• WHAT IS NEEDED
Copy every line below that has the word "peuvent" in it.

Dataset entries:
========================

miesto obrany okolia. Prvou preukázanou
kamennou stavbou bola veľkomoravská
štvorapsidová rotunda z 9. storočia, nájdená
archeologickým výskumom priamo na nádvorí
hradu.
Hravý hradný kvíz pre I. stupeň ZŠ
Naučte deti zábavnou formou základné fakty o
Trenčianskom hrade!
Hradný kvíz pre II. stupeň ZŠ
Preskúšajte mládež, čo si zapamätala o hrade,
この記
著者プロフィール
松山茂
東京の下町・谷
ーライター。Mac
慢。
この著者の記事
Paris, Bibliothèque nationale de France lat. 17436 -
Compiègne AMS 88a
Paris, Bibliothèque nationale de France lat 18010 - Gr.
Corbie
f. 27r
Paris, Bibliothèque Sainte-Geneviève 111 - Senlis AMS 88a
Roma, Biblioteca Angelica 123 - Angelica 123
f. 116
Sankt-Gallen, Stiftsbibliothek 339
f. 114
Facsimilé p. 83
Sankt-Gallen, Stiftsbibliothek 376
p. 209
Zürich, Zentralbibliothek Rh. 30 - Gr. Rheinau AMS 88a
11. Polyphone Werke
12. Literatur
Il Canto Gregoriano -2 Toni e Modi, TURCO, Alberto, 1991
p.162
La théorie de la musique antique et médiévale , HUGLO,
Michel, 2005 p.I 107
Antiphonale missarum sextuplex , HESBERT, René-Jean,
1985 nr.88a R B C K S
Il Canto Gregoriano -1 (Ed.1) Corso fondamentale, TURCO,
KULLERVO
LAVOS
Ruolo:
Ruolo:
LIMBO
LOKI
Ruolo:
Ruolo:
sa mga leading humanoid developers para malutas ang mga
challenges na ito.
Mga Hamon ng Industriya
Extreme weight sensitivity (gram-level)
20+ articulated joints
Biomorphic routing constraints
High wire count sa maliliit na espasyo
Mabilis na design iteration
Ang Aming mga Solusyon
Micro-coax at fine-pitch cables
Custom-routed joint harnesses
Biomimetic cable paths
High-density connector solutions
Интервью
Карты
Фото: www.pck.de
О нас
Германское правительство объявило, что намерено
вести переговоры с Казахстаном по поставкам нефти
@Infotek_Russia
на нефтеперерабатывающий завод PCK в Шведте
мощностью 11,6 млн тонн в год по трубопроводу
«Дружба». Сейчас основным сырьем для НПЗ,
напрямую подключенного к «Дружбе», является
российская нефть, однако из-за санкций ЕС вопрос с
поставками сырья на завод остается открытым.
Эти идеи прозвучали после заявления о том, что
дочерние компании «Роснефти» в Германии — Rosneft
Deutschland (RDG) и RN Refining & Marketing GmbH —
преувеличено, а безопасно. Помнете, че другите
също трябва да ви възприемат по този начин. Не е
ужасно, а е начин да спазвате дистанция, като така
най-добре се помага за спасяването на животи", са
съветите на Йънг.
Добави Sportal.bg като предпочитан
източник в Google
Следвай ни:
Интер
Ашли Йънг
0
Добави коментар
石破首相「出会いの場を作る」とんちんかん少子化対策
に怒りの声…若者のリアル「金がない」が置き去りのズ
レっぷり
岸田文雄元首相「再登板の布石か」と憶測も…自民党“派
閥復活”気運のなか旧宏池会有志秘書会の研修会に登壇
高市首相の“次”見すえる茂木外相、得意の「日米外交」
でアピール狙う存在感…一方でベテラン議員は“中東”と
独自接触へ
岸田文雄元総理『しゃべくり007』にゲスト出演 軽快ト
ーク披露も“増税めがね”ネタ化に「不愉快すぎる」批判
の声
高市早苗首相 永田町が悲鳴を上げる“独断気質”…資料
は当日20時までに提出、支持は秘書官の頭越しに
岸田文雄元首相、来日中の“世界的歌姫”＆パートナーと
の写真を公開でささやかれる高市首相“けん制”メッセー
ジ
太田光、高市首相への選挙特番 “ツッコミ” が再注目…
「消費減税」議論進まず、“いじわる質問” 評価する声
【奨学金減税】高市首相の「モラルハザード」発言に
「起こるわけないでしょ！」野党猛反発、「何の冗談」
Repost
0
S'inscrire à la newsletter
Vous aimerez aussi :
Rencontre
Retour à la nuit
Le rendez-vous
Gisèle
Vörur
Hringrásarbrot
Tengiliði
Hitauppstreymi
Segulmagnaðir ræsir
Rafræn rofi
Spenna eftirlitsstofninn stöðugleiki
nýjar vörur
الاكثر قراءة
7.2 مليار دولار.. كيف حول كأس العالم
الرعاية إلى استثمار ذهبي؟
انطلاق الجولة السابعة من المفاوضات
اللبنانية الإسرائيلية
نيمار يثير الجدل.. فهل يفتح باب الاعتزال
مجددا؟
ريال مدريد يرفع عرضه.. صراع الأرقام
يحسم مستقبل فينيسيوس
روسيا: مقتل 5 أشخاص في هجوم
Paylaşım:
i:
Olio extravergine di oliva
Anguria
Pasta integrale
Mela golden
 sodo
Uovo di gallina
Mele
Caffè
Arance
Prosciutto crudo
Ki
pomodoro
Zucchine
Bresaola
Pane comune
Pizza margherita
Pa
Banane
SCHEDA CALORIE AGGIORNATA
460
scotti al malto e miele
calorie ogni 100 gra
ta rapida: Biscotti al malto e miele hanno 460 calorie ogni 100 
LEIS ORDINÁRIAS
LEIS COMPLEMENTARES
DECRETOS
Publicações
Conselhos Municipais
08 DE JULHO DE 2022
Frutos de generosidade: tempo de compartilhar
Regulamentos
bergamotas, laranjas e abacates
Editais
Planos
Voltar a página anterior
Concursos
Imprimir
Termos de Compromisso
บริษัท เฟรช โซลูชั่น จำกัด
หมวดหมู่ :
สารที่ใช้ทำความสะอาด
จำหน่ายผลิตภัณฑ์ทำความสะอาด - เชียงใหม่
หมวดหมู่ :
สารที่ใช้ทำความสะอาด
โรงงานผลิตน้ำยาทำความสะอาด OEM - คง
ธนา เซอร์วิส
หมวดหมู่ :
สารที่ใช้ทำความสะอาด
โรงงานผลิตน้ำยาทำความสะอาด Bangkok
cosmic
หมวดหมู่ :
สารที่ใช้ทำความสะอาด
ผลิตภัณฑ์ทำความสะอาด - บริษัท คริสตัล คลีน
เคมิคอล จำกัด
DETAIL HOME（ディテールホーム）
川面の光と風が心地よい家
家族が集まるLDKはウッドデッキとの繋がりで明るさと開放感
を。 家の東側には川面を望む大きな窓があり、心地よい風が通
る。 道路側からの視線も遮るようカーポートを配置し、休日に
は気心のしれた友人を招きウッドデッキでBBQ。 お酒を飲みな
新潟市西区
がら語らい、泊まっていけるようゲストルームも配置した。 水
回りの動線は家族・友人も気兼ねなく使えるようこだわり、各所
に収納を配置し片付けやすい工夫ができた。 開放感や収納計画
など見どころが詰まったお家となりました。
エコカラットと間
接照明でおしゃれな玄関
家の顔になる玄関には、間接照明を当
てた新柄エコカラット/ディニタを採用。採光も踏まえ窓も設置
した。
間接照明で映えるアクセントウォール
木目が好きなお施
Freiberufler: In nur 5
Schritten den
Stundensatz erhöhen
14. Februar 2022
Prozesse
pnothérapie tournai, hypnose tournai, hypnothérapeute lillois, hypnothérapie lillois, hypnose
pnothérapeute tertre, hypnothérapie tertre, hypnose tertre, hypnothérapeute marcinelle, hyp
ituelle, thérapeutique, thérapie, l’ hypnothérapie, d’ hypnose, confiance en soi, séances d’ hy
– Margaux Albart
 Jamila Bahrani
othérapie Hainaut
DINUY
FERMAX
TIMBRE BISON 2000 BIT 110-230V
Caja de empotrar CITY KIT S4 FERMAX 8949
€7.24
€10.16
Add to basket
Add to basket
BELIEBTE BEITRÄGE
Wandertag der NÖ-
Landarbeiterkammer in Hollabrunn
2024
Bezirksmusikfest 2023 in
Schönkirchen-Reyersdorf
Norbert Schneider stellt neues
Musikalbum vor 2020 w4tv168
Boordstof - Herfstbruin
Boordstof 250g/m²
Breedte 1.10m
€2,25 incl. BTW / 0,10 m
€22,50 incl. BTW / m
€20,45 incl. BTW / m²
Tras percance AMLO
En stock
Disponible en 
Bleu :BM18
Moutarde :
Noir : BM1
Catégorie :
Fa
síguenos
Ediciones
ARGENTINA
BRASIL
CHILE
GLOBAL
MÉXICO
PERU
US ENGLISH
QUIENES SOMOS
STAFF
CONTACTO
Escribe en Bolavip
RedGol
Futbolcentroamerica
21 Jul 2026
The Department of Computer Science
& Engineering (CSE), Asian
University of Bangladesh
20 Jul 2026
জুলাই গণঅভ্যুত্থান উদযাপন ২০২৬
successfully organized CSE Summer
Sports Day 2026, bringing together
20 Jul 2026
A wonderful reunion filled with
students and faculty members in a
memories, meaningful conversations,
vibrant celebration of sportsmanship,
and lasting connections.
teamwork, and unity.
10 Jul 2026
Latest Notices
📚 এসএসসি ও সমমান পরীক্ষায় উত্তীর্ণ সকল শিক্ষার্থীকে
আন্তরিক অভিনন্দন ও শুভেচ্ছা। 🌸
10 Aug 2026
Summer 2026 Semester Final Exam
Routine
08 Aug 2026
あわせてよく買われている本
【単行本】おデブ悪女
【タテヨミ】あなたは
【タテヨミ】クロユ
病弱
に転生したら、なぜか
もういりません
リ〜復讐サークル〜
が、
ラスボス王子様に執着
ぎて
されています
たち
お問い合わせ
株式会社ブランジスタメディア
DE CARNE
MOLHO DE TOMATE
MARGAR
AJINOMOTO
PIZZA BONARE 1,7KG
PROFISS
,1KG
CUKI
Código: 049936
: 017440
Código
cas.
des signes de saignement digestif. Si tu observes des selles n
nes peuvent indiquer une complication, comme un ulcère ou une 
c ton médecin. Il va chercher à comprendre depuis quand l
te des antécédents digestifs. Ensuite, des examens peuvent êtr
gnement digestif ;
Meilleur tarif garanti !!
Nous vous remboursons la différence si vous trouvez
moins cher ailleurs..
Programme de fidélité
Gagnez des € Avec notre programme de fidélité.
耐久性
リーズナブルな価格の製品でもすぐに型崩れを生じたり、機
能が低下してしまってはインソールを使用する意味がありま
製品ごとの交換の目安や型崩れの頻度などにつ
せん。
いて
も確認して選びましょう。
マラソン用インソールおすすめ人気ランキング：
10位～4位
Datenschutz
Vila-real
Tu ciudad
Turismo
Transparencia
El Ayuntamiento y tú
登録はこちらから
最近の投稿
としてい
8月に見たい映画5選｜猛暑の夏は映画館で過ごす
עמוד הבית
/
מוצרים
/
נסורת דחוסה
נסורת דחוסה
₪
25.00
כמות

========================

• RESPONSE
nes peuvent indiquer une complication, comme un ulcère ou une 
te des antécédents digestifs. Ensuite, des examens peuvent êtr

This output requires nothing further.